# Excerpted passage
= = = = = = =

[PATCH 1/1] efi_leader: delete rng-seed if having EFI RNG protocol

Heinrich Schuchardt heinrich.schuchardt at canonical.com
Sun Sep 22 15:43:22 CEST 2024


On 20.09.24 17:58, Simon Glass wrote:
> Hi Ilias,
> 
> On Fri, 20 Sept 2024 at 09:37, Ilias Apalodimas
> <ilias.apalodimas at linaro.org> wrote:
>>
>> Hi Simon,
>>
>> On Fri, 20 Sept 2024 at 10:25, Simon Glass <sjg at chromium.org> wrote:
>>>
>>> Hi Ilias,
>>>
>>> On Thu, 19 Sept 2024 at 17:51, Ilias Apalodimas
>>> <ilias.apalodimas at linaro.org> wrote:
>>>>
>>>> On Thu, 19 Sept 2024 at 18:39, Simon Glass <sjg at chromium.org> wrote:
>>>>>
>>>>> Hi,
>>>>>
>>>>> On Thu, 19 Sept 2024 at 17:37, Ilias Apalodimas
>>>>> <ilias.apalodimas at linaro.org> wrote:
>>>>>>
>>>>>> On Thu, 19 Sept 2024 at 18:19, Simon Glass <sjg at chromium.org> wrote:
>>>>>>>
>>>>>>> Hi,
>>>>>>>
>>>>>>> On Thu, 19 Sept 2024 at 17:13, Ilias Apalodimas
>>>>>>> <ilias.apalodimas at linaro.org> wrote:
>>>>>>>>
>>>>>>>>
>>>>>>>>
>>>>>>>> On Thu, Sep 19, 2024, 18:05 Heinrich Schuchardt <heinrich.schuchardt at canonical.com> wrote:
>>>>>>>>>
>>>>>>>>> On 19.09.24 17:00, Simon Glass wrote:
>>>>>>>>>> Hi,
>>>>>>>>>>
>>>>>>>>>> On Thu, 19 Sept 2024 at 16:32, Ilias Apalodimas
>>>>>>>>>> <ilias.apalodimas at linaro.org> wrote:
>>>>>>>>>>>
>>>>>>>>>>> Hi all,
>>>>>>>>>>>
>>>>>>>>>>> On Thu, 19 Sept 2024 at 17:20, Heinrich Schuchardt
>>>>>>>>>>> <heinrich.schuchardt at canonical.com> wrote:
>>>>>>>>>>>>
>>>>>>>>>>>> On 19.09.24 16:10, Simon Glass wrote:
>>>>>>>>>>>>> Hi Heinrich,
>>>>>>>>>>>>>
>>>>>>>>>>>>> On Sat, 14 Sept 2024 at 18:06, Heinrich Schuchardt
>>>>>>>>>>>>> <heinrich.schuchardt at canonical.com> wrote:
>>>>>>>>>>>>>>
>>>>>>>>>>>>>> For measured be boot we must avoid any volatile values in the device-tree.
>>>>>>>>>>>>>> We already delete /chosen/kaslr-seed if we provide and EFI RNG protocol.
>>>>>>>>>>>>>
>>>>>>>>>>>>> Could you explain a bit why this is, and where this is checked?
>>>>>>>>>>>>>>
>>>>>>>>>>>>>> Additionally remove /chosen/rng-seed provided by QEMU or U-Boot.

= = = = = = =

# Directions
1. In the rng-seed patch thread, rewrite the paragraph that begins "For measured be boot" as a short bulleted list that keeps its main facts.
2. According to the rng-seed patch thread, which device-tree node does the patch additionally remove, and what provides it?
3. Write the next part of the rng-seed patch thread, starting after its last line.

= = = = = = =

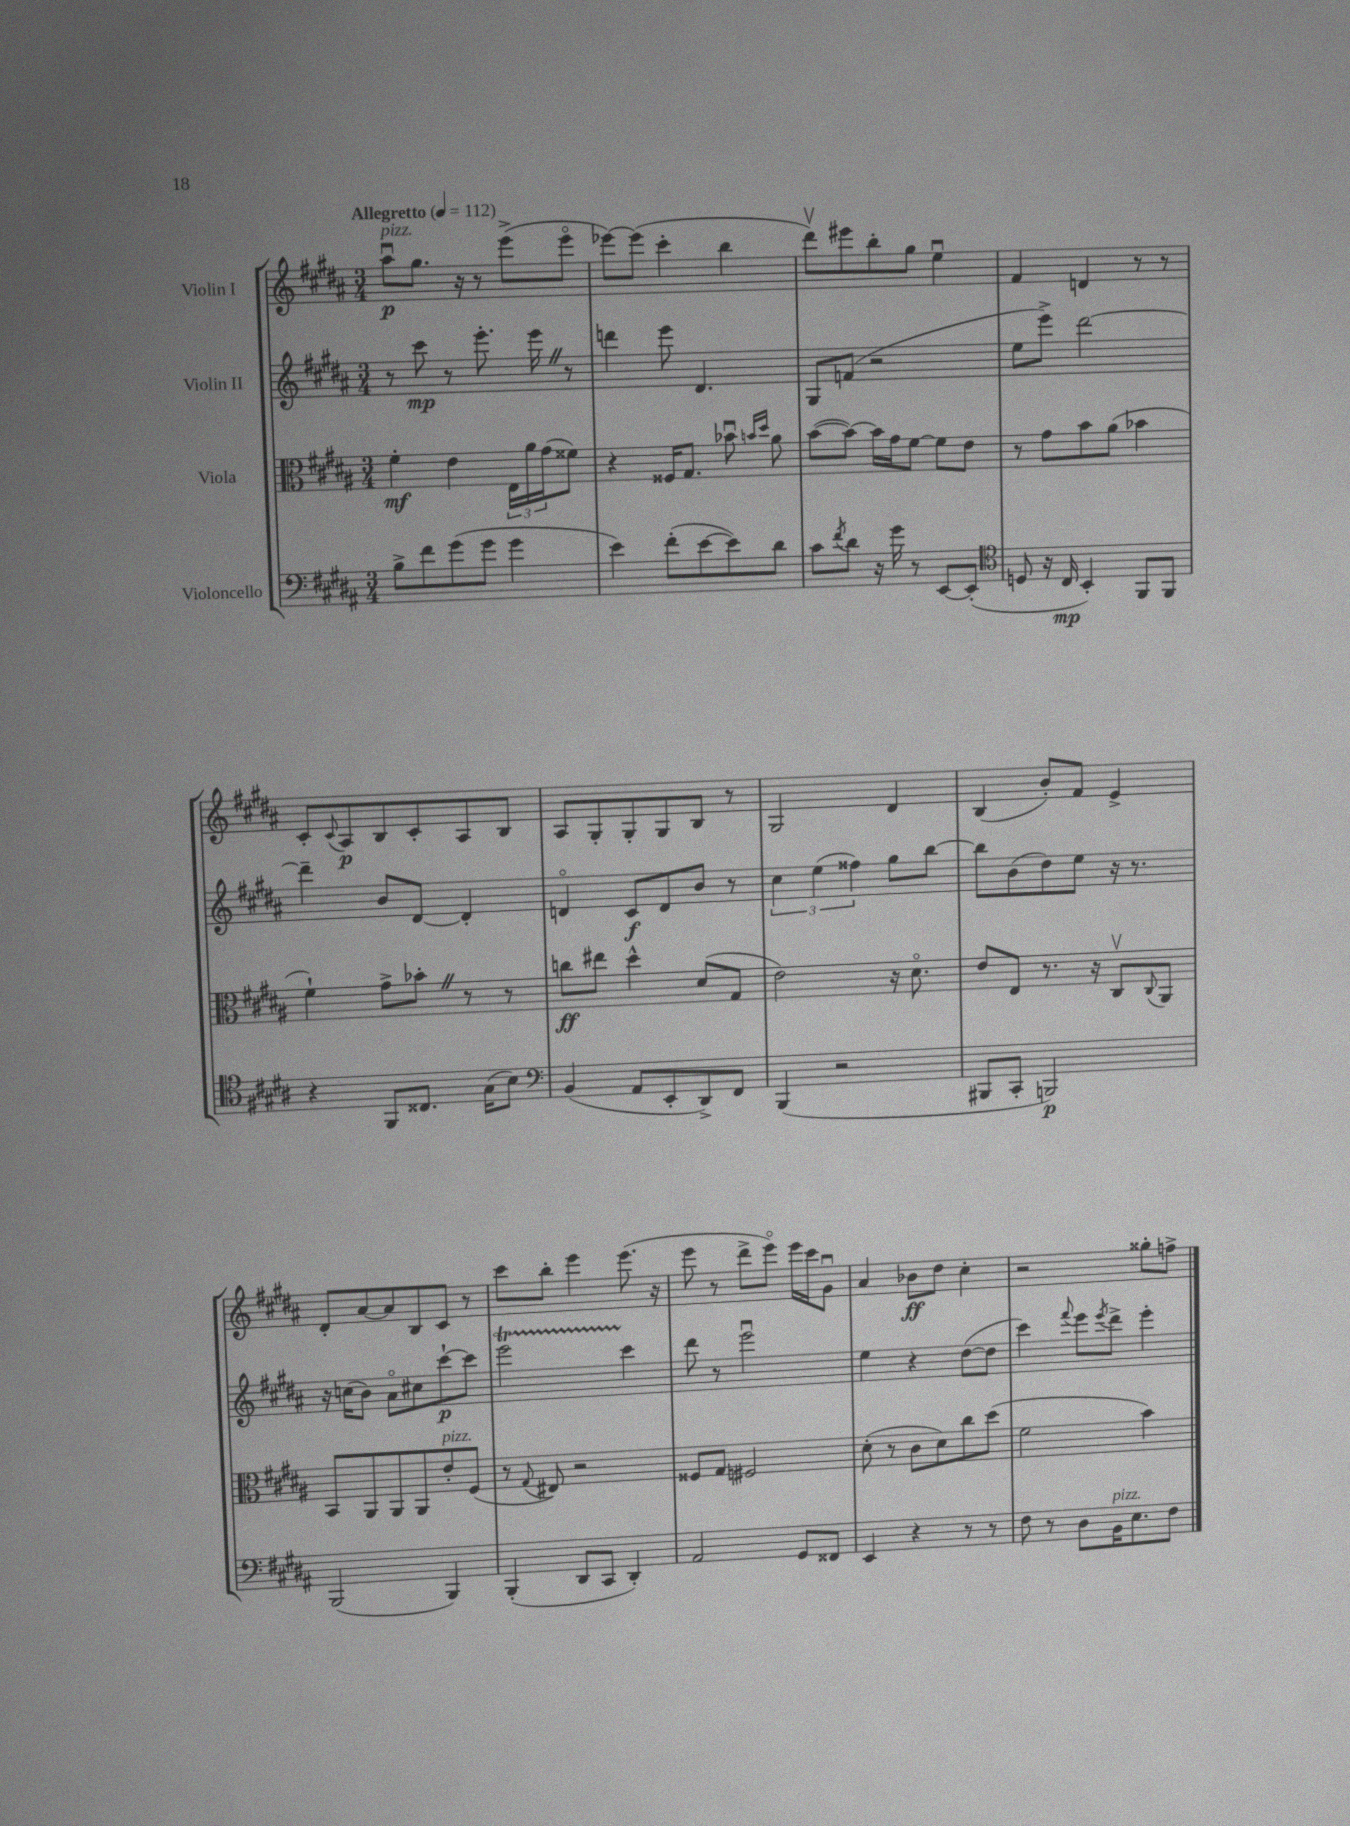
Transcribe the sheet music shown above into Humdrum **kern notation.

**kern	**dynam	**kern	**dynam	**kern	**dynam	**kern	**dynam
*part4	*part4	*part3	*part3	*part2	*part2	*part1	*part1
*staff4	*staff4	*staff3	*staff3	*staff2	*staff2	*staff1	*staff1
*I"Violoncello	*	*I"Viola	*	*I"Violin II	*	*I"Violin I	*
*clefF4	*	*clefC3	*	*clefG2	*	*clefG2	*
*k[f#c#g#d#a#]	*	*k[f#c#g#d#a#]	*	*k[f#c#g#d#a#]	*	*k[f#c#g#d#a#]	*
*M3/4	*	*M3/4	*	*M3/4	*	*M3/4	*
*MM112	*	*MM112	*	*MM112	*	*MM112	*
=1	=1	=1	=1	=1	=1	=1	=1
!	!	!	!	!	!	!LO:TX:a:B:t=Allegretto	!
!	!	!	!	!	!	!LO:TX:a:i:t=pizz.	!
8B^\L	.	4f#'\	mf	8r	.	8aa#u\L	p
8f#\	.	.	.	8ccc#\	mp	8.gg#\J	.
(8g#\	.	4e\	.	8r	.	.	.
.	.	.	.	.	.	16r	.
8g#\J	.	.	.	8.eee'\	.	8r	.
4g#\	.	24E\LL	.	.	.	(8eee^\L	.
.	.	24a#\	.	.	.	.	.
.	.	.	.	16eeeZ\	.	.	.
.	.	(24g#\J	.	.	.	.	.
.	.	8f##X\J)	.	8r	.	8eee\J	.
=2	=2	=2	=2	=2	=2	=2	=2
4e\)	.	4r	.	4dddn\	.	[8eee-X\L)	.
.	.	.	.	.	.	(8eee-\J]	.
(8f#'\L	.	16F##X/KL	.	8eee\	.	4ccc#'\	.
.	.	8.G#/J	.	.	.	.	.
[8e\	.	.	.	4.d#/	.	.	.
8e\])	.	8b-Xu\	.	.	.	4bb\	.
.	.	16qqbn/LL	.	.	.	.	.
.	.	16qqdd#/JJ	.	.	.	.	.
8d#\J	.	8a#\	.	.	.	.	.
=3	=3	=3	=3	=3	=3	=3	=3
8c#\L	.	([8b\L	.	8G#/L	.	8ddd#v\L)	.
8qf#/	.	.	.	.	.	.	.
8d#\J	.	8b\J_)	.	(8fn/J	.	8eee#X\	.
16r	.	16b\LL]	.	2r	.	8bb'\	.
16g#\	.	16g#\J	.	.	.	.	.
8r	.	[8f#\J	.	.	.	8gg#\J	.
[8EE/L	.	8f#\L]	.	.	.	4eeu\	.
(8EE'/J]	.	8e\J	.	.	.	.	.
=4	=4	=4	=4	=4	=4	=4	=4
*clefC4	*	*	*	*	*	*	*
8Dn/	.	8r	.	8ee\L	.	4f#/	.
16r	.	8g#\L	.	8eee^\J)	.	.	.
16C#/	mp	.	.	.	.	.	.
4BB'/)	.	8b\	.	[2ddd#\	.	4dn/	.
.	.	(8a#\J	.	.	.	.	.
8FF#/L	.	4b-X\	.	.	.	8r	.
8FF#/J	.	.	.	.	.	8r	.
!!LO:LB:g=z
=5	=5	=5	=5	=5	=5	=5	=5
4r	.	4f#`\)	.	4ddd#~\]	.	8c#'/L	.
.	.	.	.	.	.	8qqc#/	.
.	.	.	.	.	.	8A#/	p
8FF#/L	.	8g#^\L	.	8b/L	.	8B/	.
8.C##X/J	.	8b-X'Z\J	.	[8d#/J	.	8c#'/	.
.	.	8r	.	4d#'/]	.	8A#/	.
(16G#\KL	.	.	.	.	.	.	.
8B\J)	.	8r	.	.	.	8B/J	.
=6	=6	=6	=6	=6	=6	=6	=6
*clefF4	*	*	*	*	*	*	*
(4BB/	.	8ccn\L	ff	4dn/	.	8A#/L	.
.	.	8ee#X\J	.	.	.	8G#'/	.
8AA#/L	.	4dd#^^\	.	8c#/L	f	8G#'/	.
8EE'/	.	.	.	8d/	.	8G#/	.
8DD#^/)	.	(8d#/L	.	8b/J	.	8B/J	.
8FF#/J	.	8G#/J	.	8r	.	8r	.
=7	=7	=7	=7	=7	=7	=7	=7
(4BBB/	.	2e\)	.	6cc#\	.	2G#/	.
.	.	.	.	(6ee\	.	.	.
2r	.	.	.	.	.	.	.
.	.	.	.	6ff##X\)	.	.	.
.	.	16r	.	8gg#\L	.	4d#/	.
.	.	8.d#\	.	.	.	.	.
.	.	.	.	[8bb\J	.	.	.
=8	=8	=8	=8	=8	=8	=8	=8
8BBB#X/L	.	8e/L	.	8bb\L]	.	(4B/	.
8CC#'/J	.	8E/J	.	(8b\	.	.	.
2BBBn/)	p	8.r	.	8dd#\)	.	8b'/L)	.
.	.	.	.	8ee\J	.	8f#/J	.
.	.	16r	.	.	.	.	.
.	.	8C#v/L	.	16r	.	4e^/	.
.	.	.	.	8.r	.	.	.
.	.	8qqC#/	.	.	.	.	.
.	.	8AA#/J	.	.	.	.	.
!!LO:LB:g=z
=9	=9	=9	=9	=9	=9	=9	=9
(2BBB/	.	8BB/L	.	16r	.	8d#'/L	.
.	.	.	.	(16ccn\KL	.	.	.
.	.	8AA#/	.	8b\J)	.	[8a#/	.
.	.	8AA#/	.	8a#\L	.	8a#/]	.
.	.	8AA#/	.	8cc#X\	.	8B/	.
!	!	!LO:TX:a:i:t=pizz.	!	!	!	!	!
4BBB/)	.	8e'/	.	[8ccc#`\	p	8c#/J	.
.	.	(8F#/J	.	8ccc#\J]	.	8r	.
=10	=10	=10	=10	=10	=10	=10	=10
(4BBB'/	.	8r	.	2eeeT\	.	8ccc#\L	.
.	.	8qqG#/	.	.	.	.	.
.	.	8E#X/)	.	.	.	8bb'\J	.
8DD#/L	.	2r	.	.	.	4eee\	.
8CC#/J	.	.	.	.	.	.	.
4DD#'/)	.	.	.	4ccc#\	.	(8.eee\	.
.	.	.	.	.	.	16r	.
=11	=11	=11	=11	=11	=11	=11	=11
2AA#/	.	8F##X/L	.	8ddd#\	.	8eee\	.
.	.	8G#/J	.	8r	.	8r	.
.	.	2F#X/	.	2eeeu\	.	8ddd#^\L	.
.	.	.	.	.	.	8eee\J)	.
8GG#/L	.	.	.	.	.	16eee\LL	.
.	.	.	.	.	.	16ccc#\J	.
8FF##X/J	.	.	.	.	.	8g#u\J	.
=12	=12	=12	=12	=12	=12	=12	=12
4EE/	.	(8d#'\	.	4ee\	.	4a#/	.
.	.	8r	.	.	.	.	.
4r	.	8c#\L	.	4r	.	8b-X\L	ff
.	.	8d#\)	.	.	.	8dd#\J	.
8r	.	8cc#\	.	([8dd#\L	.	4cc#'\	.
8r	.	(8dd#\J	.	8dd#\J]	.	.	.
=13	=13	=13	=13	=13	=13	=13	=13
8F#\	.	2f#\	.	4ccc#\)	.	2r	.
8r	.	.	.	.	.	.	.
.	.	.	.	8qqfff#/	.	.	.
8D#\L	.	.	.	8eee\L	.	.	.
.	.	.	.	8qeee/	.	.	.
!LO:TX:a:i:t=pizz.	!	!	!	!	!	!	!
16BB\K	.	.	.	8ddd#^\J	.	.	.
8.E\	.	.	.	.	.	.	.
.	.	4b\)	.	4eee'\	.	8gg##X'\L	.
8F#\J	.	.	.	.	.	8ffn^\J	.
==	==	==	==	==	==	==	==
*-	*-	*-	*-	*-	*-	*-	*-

= = = = = = =

# The answers
1.
- Measured boot requires that the device tree contain no volatile values.
- /chosen/kaslr-seed is already deleted when an EFI RNG protocol is provided.

2. It removes /chosen/rng-seed, which is provided by QEMU or U-Boot.

3.
>>>>>>>>>>>>
>>>>>>>>>>>> Measured boot relies on creating hashes of artifacts and writing these
>>>>>>>>>>>> to TPM. If the hashes don't match the OS will either warn or refuse to
>>>>>>>>>>>> boot. The device-tree is one of the artifacts that are measured.
>>>>>>>>>>>>
>>>>>>>>>>>> If we have random values in /chosen, measured boot will fail.
>>>>>>>>>>>>
>>>>>>>>>>>> When an EFI RNG protocol is provided by the firmware, GRUB and the
>>>>>>>>>>>> kernel will use it instead of /chosen/rng-seed and /chosen/kaslr-seed.
>>>>>>>>>>>
>>>>>>>>>>> There's a comment on top of that function that explains what happens as well.
>>>>>>>>>>> In short the EFI stub does not even look at the KASLR seed and never
>>>>>>>>>>> randomizes the physical placement of the kernel. It only does that
>>>>>>>>>>> when the EFI_RNG protocol is there.
>>>>>>>>>>
>>>>>>>>>> OK thank you. I suppose I am more just wondering why it got added in
>>>>>>>>>> the first place?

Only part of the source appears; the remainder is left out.